What is required> Lines that include "sind" make up the answer; copy all of them from the data below.

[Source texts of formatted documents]

---*---

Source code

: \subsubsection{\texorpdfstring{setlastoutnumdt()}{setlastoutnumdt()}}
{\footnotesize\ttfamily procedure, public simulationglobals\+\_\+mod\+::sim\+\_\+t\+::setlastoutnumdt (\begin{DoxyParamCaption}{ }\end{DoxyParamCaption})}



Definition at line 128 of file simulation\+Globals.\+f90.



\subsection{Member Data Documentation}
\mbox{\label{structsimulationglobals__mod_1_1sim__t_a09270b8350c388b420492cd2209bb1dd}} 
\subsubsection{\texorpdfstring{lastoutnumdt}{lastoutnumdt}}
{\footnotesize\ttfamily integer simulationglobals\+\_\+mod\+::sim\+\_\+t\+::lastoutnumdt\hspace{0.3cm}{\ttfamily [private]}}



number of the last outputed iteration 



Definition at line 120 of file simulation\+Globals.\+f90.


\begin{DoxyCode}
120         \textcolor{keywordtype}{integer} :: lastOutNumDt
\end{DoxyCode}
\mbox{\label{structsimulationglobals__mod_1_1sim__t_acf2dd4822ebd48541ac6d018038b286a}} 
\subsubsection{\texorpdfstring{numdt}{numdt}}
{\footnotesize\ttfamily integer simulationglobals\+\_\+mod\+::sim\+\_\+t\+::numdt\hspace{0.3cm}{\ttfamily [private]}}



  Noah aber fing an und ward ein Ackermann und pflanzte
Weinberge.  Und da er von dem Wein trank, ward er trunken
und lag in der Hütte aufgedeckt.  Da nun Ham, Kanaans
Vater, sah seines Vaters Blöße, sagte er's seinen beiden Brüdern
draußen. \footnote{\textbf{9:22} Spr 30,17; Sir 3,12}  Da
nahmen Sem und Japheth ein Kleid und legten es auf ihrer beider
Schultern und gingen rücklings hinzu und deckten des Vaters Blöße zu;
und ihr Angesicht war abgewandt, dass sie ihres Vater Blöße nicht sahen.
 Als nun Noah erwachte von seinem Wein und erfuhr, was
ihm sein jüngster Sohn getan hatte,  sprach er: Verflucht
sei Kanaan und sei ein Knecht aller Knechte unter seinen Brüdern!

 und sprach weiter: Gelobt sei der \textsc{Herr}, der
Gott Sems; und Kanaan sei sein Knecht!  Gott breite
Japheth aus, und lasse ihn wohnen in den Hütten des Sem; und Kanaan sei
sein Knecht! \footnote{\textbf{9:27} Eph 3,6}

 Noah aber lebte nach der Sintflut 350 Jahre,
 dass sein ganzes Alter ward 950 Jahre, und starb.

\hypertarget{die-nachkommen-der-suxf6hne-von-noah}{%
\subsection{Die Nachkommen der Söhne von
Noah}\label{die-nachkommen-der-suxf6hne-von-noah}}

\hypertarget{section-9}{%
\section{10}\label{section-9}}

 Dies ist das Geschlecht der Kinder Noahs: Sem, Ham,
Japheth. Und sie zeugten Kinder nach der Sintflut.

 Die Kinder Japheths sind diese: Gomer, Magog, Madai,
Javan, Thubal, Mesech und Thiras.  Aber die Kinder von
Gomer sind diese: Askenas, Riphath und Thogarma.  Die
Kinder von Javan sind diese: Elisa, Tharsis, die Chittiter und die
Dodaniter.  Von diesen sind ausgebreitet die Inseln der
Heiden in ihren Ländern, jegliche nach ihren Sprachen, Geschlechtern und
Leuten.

---*---

Answer space>
 Die Kinder Japheths sind diese: Gomer, Magog, Madai,
Gomer sind diese: Askenas, Riphath und Thogarma.  Die
Kinder von Javan sind diese: Elisa, Tharsis, die Chittiter und die
Dodaniter.  Von diesen sind ausgebreitet die Inseln der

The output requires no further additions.